Бедир тихо рассмеялся, изучая лицо разбойника. И явно нашел там то, что искал, ибо протянул руку, и Браннок пожал ее, что скрепило их взаимопонимание без дальнейших слов. Затем они стали устраиваться, чтобы поспать. Кедрин тоже закрыл глаза, думая о том, что утром впервые увидит Белтреван.
Ему выпало караулить в последнюю смену, и юношу разбудили, когда солнце еще висело в нижней части неба у западного горизонта, заливая неистовым сиянием очертания гор. Восточный горизонт был уже темен. Не желая показывать, что испытывает что-то вроде детского нетерпения, он поспешил на свой пост, желая краешком глаза разглядеть новые земли, прежде чем ночь поглотит угасающий день. Кедрин натянул лук и прошел меж сосен к дальнему краю плоскогорья, на котором они остановились. Осторожность не позволяла ему высовываться за деревья, но и отсюда был хорошо виден край страны лесов.

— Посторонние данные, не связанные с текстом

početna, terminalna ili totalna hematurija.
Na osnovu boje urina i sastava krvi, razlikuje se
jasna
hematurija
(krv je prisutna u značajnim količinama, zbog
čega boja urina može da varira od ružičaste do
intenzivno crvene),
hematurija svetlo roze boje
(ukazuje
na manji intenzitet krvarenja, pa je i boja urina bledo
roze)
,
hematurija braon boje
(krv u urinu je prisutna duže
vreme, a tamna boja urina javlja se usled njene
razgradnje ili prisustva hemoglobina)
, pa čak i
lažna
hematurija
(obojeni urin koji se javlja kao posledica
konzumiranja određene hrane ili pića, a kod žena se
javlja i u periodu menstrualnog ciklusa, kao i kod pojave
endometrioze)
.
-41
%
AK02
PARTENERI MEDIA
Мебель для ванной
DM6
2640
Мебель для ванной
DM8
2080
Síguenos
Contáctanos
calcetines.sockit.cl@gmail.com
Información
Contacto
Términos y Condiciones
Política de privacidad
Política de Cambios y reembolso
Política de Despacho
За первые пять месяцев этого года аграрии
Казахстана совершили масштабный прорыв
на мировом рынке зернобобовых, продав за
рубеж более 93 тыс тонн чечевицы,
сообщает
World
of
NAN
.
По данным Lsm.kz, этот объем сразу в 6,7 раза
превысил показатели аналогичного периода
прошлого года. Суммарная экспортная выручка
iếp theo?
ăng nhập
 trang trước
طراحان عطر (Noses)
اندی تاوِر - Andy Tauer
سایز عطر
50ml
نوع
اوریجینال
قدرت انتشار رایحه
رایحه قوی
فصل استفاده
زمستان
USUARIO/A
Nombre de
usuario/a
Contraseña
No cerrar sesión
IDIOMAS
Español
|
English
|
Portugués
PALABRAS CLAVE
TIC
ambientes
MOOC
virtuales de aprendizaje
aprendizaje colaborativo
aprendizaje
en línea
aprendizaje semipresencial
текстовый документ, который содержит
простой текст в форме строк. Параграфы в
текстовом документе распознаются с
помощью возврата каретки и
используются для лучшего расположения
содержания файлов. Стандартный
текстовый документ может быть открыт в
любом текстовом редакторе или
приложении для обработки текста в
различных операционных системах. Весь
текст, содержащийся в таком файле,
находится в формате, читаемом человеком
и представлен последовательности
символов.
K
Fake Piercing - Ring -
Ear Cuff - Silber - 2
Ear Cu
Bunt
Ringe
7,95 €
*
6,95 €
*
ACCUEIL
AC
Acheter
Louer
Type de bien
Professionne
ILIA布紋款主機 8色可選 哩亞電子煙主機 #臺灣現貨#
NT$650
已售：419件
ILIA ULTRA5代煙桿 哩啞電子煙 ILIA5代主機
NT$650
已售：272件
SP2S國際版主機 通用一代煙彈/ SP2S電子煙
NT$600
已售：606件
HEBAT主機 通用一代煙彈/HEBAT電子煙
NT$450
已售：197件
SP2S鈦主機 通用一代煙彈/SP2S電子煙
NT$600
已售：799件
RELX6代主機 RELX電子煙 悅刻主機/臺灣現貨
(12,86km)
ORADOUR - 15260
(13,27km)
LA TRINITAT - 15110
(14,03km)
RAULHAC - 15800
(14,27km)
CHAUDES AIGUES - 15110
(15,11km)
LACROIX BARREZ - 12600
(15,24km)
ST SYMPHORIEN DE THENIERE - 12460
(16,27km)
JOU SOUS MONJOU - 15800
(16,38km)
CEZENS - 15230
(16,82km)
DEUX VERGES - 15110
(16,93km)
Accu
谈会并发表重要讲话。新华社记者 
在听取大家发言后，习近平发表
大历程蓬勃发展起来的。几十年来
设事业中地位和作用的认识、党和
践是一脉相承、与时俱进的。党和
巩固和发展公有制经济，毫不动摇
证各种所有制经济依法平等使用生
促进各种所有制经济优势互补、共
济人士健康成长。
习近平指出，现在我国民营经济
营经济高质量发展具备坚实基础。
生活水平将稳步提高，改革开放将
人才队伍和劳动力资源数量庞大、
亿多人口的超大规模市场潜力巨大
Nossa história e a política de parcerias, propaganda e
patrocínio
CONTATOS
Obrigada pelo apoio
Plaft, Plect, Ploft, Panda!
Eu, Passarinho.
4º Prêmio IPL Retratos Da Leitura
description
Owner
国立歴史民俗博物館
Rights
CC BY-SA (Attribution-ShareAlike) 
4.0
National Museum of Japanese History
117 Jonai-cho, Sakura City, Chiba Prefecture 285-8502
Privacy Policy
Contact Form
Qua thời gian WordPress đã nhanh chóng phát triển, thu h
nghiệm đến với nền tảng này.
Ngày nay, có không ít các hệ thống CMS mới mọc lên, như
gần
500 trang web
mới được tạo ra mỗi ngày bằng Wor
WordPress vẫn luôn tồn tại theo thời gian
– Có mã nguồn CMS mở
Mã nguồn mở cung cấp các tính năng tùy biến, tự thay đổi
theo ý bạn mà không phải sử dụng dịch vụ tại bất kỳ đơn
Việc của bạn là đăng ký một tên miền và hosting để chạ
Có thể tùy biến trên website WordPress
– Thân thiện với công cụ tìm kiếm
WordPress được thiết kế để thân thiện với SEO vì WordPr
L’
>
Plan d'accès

Деревья, среди которых он стоял, кончались у длинного широкого склона, золотого в лучах солнца, где более ничто не росло. Затем внезапно, точно там проходила какая-то черта, лес начинался вновь. Кедрин разинул рот, таращась вниз и наискось в ту сторону. Ничего нет, одни деревья. Море деревьев, являющих больше оттенков зеленого, нежели он встречал доселе. Это море разливалось на все три стороны, куда достигал глаз, расплываясь и теряясь в темноте у пределов зрения, карабкаясь по склонам до самых вершин хребтов и скатываясь по их дальней стороне. Казалось, деревья заполонили мир, шелест листвы поражал не меньше, чем шум Идре, а число их было куда большим, чем он мог бы представить. Он словно стоял на прибрежной скале, обозревая море, о котором читал в книгах, но лишь впервые видел теперь: море сосен и дубов, буков и берез. У юноши от удивления расширились глаза, он вмиг забыл о бдительности, настолько поразил его самый вид Белтревана. Сколько дикарей может жить в этой диковинной чаще? Возможно ли отыскать кого-то из них в таких огромных бескрайних дебрях?
Он вздрогнул, когда ухо уловило слабый звук. До отказа натянув лук, Кедрин развернулся в ту сторону и отпрянул за дерево, кладя на тетиву острую стрелу.
— Друг!
Он отпустил тетиву, узнав голос Браннока. Впервые он видел, как сливается с изменчивыми тенями пестрая куртка разбойника. Браннок, улыбаясь, вышел вперед.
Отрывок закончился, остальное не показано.